Carriere e digitalizzazione: i pilastri della riforma
La riforma della Pa si articolerà principalmente su due fronti: il ripensamento delle carriere e il rafforzamento delle competenze digitali. Il ministro per la Pubblica Amministrazione, Paolo Zangrillo, è impegnato a ridisegnare un sistema di progressione professionale che, accanto al tradizionale concorso pubblico, possa basarsi anche su valutazioni personali e professionali. L’obiettivo è rendere più flessibile l’avanzamento di carriera, superando un sistema che oggi appare ingessato e troppo legato all’anzianità di servizio.
Una delle proposte chiave è quella di introdurre percorsi di carriera dedicati alle figure con competenze tecnologiche e digitali, sempre più indispensabili negli uffici pubblici. Oltre a questo, si punta a incentivare la formazione interna per migliorare l’efficienza della Pa e attrarre quei profili professionali altamente qualificati che spesso preferiscono il settore privato a causa delle limitate opportunità di crescita nel pubblico.

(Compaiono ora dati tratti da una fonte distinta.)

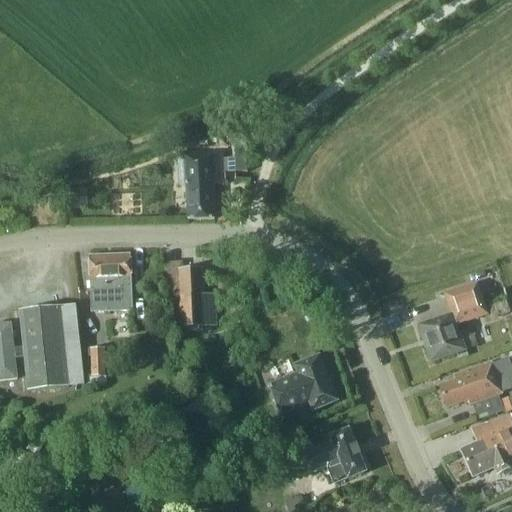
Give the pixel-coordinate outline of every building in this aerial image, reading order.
[(247,173),(247,152),(235,153),(236,174),(247,173)] [(179,187),(187,187),(188,221),(214,220),(213,186),(225,186),(223,153),(178,155),(179,187)] [(132,312),(130,256),(89,258),(91,313),(132,312)] [(204,302),(203,270),(178,271),(180,303),(204,302)] [(458,331),(456,325),(486,315),(476,286),(445,296),(452,315),(418,327),(431,363),(465,351),(478,346),(471,327),(458,331)] [(494,317),(510,312),(506,301),(490,306),(494,317)] [(21,312),(30,391),(70,387),(61,308),(21,312)] [(13,309),(0,310),(0,371),(20,369),(13,309)] [(105,377),(105,350),(91,350),(92,377),(105,377)] [(337,402),(319,357),(295,367),(298,375),(273,385),(285,414),(310,404),(313,412),(337,402)] [(511,387),(511,368),(508,359),(491,365),(490,364),(454,377),(456,382),(439,388),(446,409),(468,401),(469,405),(501,394),(500,392),(511,387)] [(511,394),(502,398),(507,410),(511,408),(511,394)] [(206,410),(202,401),(170,414),(178,441),(189,473),(195,471),(189,452),(197,449),(191,431),(185,433),(181,420),(206,410)] [(49,413),(61,452),(78,446),(67,407),(49,413)] [(93,434),(96,441),(113,435),(105,411),(75,421),(81,438),(93,434)] [(511,418),(511,417),(471,431),(477,445),(461,452),(473,478),(494,469),(497,476),(511,469),(511,418)] [(27,428),(19,445),(38,454),(46,437),(27,428)] [(355,447),(348,430),(330,438),(332,441),(301,453),(310,474),(327,468),(334,485),(347,479),(348,480),(366,473),(359,457),(360,456),(356,446),(355,447)] [(296,500),(293,511),(309,511),(312,504),(296,500)]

La sfida dei concorsi e delle rinunce
Il problema della scarsità di talenti nella Pa è emerso con forza negli ultimi anni. Nonostante il boom di candidati ai concorsi pubblici — due milioni nei primi otto mesi del 2023 — molte posizioni, soprattutto quelle che richiedono elevate competenze tecniche, restano vacanti a causa delle rinunce. I profili più qualificati, infatti, preferiscono spesso le opportunità offerte dal settore privato, che garantisce percorsi di carriera e retribuzioni più dinamiche.

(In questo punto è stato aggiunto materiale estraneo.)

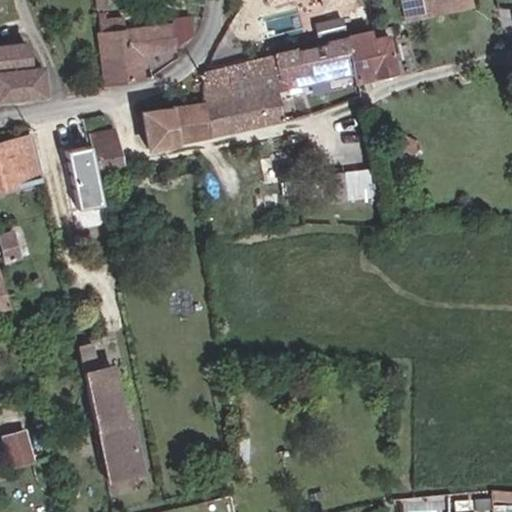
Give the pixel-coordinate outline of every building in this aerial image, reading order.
[(101,0),(93,0),(94,10),(103,10),(101,0)] [(419,17),(416,0),(407,0),(410,18),(419,17)] [(441,13),(439,0),(416,0),(419,17),(441,13)] [(466,0),(439,0),(441,13),(468,9),(466,0)] [(97,35),(103,87),(139,81),(139,56),(175,51),(190,38),(188,19),(170,20),(170,27),(121,32),(97,35)] [(96,24),(97,35),(121,32),(120,22),(96,24)] [(350,42),(352,50),(355,70),(356,77),(395,69),(388,34),(350,42)] [(324,44),(292,51),(294,63),(352,50),(350,42),(348,42),(347,40),(346,35),(324,40),(324,44)] [(0,47),(0,104),(4,104),(3,100),(43,95),(40,68),(26,69),(23,45),(0,47)] [(253,91),(276,87),(355,70),(352,50),(294,63),(292,51),(247,63),(253,91)] [(282,118),(276,87),(253,91),(247,63),(201,74),(201,99),(201,104),(227,98),(234,129),(282,118)] [(145,148),(234,129),(227,98),(201,104),(141,111),(145,148)] [(96,172),(120,167),(112,129),(89,133),(96,172)] [(0,187),(39,179),(27,137),(0,144),(0,187)] [(94,179),(86,142),(62,147),(75,206),(95,201),(90,180),(94,179)] [(333,168),(334,197),(372,196),(372,167),(333,168)] [(0,249),(4,263),(17,259),(10,234),(0,236),(0,249)] [(121,421),(109,365),(95,368),(90,343),(75,346),(83,380),(94,429),(105,478),(140,471),(129,419),(121,421)] [(0,439),(0,450),(6,471),(27,465),(19,434),(0,439)]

Zangrillo ha sottolineato come il sistema attuale, incentrato esclusivamente sui concorsi, rischi di incentivare i candidati a concentrarsi più sullo studio che sul raggiungimento degli obiettivi professionali. L’intenzione è quindi di affiancare al concorso nuovi strumenti di avanzamento professionale, senza però violare l’articolo 97 della Costituzione, che impone il concorso per l’accesso agli impieghi pubblici. Alcuni esempi di carriera senza concorso esistono già nella Pa, come nel caso di prefetti e diplomatici, e potrebbero essere estesi ad altre figure professionali.

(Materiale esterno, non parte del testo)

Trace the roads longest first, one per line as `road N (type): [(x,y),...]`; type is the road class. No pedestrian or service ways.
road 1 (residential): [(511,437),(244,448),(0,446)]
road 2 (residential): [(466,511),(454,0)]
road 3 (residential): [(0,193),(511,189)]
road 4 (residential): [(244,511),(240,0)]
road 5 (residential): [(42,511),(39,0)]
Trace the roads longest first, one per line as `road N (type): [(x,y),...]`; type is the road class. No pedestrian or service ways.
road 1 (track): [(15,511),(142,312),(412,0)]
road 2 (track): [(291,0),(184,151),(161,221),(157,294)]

Valutazione dei dirigenti: un nuovo modello
Un altro aspetto centrale della riforma riguarda la valutazione dei dirigenti pubblici. Zangrillo ha proposto un modello che superi la tradizionale impostazione verticale, coinvolgendo nella valutazione non solo i superiori ma anche i pari grado, i dipendenti e persino gli utenti. Questo sistema di valutazione diffusa permetterebbe di premiare non solo la conoscenza delle normative, ma anche competenze immateriali come la capacità di valorizzare il personale, incentivare la produttività e migliorare il benessere organizzativo.
Una sfida cruciale per il futuro della Pa
La riforma della Pa è considerata essenziale non solo per migliorare l’efficienza degli uffici pubblici, ma anche per rendere il lavoro nel settore pubblico più attrattivo per i giovani talenti e per chi possiede competenze digitali avanzate. Il percorso di trasformazione, però, non sarà semplice e richiederà tempo. Tuttavia, l’obiettivo è chiaro: creare una Pubblica Amministrazione più moderna, dinamica e in grado di competere con il settore privato per attirare le migliori risorse professionali.
Con queste riforme, l’Italia spera di rafforzare la propria posizione in Europa e ottenere l’allungamento del percorso di aggiustamento dei conti, contribuendo al rilancio del Paese con un’amministrazione pubblica più efficiente e capace di rispondere alle sfide del futuro.